How the Fires Affected Air Quality in Minneapolis

The killing of George Floyd by a former Minneapolis police officer sparked massive, peaceful demonstrations where people aired legitimate grievances about the use of force by officers. It also resulted in riots, looting, and arson. The fires that were set in the wake of the killing destroyed numerous businesses, including many of the businesses I used to frequent when I lived in the Longfellow neighborhood in Minneapolis. They also caused a significant spike in air pollution in the area.

A website called PurpleAir shows air monitoring data for several stations throughout the City of Minneapolis. PurpleAir appears to be a company that sells air quality monitoring devices, and these devices use WIFI to upload the air quality to their website in real time.

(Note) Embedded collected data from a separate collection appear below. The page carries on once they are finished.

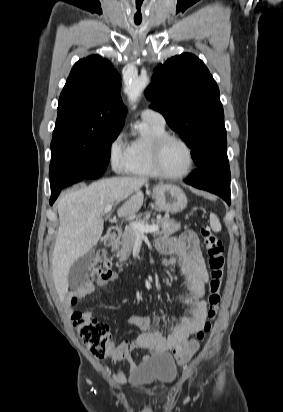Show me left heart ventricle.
<instances>
[{
    "instance_id": "1",
    "label": "left heart ventricle",
    "mask_w": 283,
    "mask_h": 412,
    "mask_svg": "<svg viewBox=\"0 0 283 412\" xmlns=\"http://www.w3.org/2000/svg\"><path fill=\"white\" fill-rule=\"evenodd\" d=\"M161 164L167 173H183L189 166L187 149L177 141L168 142L162 152Z\"/></svg>"
}]
</instances>
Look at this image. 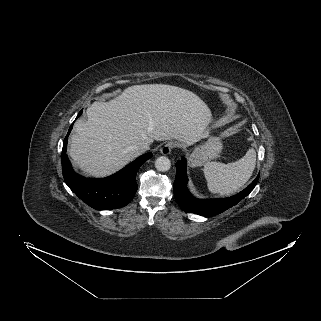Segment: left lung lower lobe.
I'll use <instances>...</instances> for the list:
<instances>
[{
    "mask_svg": "<svg viewBox=\"0 0 321 321\" xmlns=\"http://www.w3.org/2000/svg\"><path fill=\"white\" fill-rule=\"evenodd\" d=\"M259 179L258 176L254 181L240 193L226 198L201 201L192 196L187 188V169L186 159L182 158L176 163V177L174 181V196L180 208L188 213H195L202 216H214L224 212L230 207L236 205L244 197L250 194Z\"/></svg>",
    "mask_w": 321,
    "mask_h": 321,
    "instance_id": "1",
    "label": "left lung lower lobe"
}]
</instances>
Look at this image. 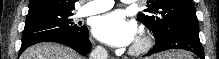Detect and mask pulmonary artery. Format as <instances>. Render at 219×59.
<instances>
[{"instance_id":"obj_1","label":"pulmonary artery","mask_w":219,"mask_h":59,"mask_svg":"<svg viewBox=\"0 0 219 59\" xmlns=\"http://www.w3.org/2000/svg\"><path fill=\"white\" fill-rule=\"evenodd\" d=\"M86 2L87 4L84 5L79 11L80 16L98 14L113 7V1L111 0H91Z\"/></svg>"}]
</instances>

I will caution that I am not aware of how accurate these air monitoring devices are, but I believe they are unlikely to to be as accurate as the network of air monitoring stations administered by the U.S. Environmental Protection Agency or the Minnesota Pollution Control Agency, or meet the methodology established by the National Institute for Occupational Safety and Health (NIOSH) for air monitors. Nonetheless, the data are interesting to look at.

The map below shows areas where PurpleAir has air sensors. For this post, we’ll be looking at the sensor with the number 10, just northwest of Powderhorn Park.

The graph below shows the concentration of fine particulates in the air, called PM2.5. It is called PM2.5 because the particles measure 2.5 microns in size. For context, a human hair is generally 50 to 70 microns in diameter, meaning these particles are at least 20 times smaller in diameter.

As you can see, the concentration of these fine particles had a peak daily average concentration of 62.96 per cubic meter (ug/m3), which exceeds the EPA’s 24-hour standard of 35 ug/m3 by a large margin.
PM10 (particles measuring 10 microns in diameter) measurements were also elevated, but to a lesser extent than finer particles. On May 30th the average concentration for PM10 was 73.7 ug/m3, which is below the 150 ug/m3 standard.

The hourly data show higher concentrations of both PM2.5 and PM10. The graph below shows hourly PM2.5 concentrations hit a high of 357.74 ug/m3. EPA does not have hourly standards for these pollutants, but as you can see, the concentrations of PM2.5 were about 10 times higher than the 24 hour standard for this monitoring station on May 30, 2020.

Peak hourly PM10 concentrations on May 30, 2020 were 442 ug/m3, or about three times higher than the 24 hour standards.

The data show the impact of the fires on air quality was short-lived, with air quality returning to background concentrations by May 31, 2020, but the data also show the fires caused by-far the largest spikes in air pollution that have been observed over the last year.